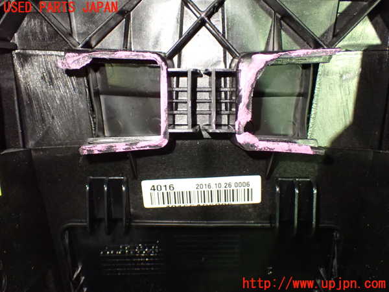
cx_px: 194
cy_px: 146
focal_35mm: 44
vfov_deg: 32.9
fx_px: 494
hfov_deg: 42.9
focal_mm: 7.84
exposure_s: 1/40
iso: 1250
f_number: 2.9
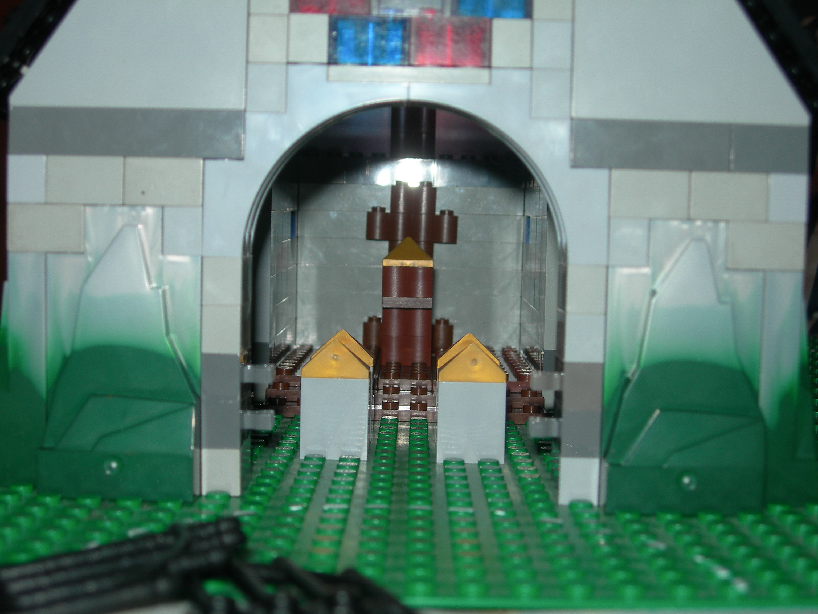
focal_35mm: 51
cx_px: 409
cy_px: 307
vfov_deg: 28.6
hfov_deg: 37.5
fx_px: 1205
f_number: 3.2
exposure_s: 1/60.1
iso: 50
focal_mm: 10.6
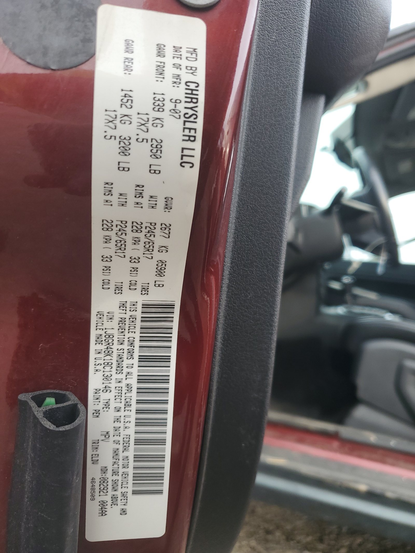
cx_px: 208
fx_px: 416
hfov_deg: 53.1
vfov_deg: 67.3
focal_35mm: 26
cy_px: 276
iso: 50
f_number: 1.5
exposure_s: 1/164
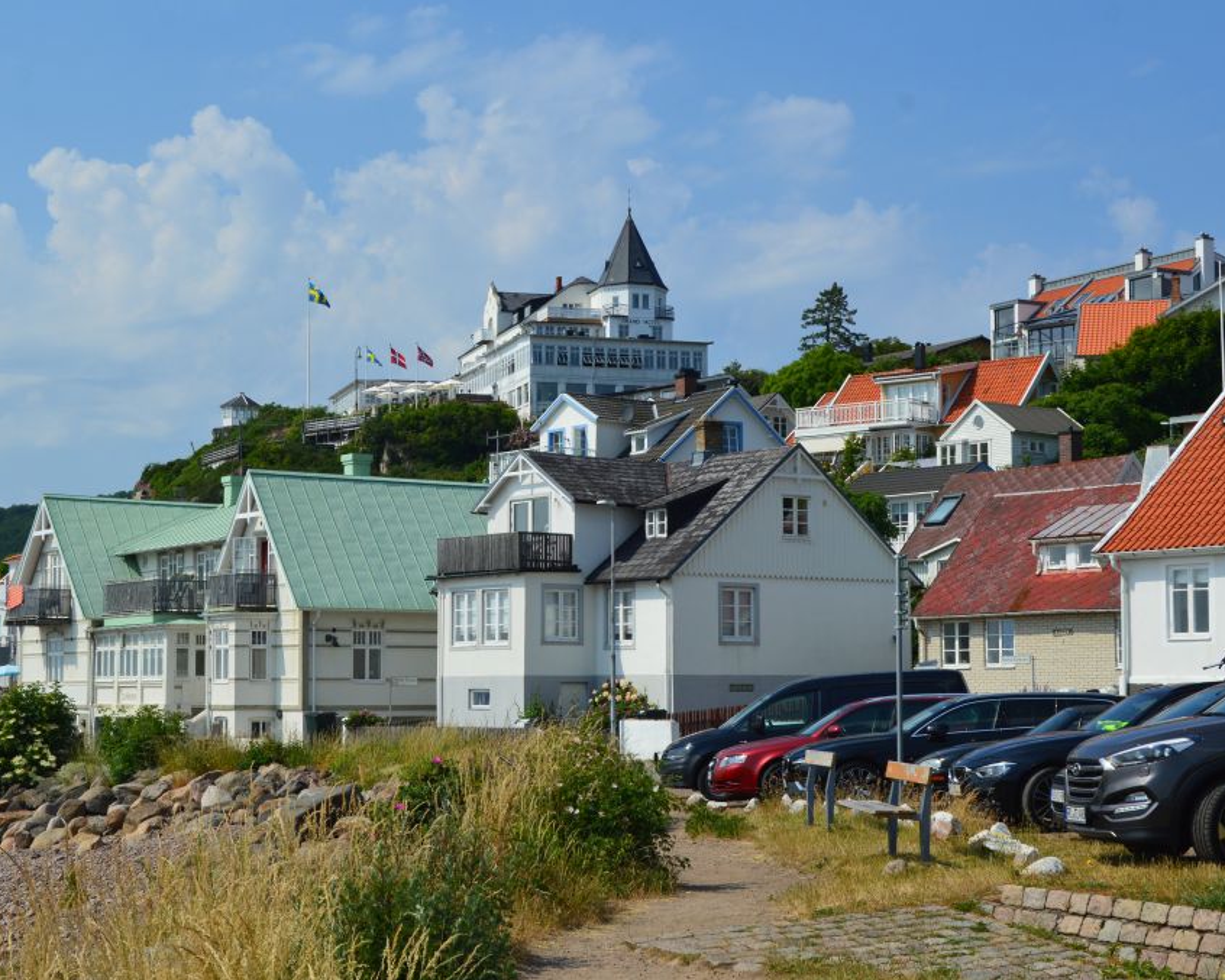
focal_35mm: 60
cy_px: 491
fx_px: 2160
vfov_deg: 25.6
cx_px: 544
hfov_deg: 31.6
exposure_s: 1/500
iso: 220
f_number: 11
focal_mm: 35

.....

Prompt: Only an exact copy of the records, free of images, belongs in the answer.

Task answer:
cx_px: 194
cy_px: 146
focal_35mm: 44
vfov_deg: 32.9
fx_px: 494
hfov_deg: 42.9
focal_mm: 7.84
exposure_s: 1/40
iso: 1250
f_number: 2.9
focal_35mm: 51
cx_px: 409
cy_px: 307
vfov_deg: 28.6
hfov_deg: 37.5
fx_px: 1205
f_number: 3.2
exposure_s: 1/60.1
iso: 50
focal_mm: 10.6
cx_px: 208
fx_px: 416
hfov_deg: 53.1
vfov_deg: 67.3
focal_35mm: 26
cy_px: 276
iso: 50
f_number: 1.5
exposure_s: 1/164
focal_35mm: 60
cy_px: 491
fx_px: 2160
vfov_deg: 25.6
cx_px: 544
hfov_deg: 31.6
exposure_s: 1/500
iso: 220
f_number: 11
focal_mm: 35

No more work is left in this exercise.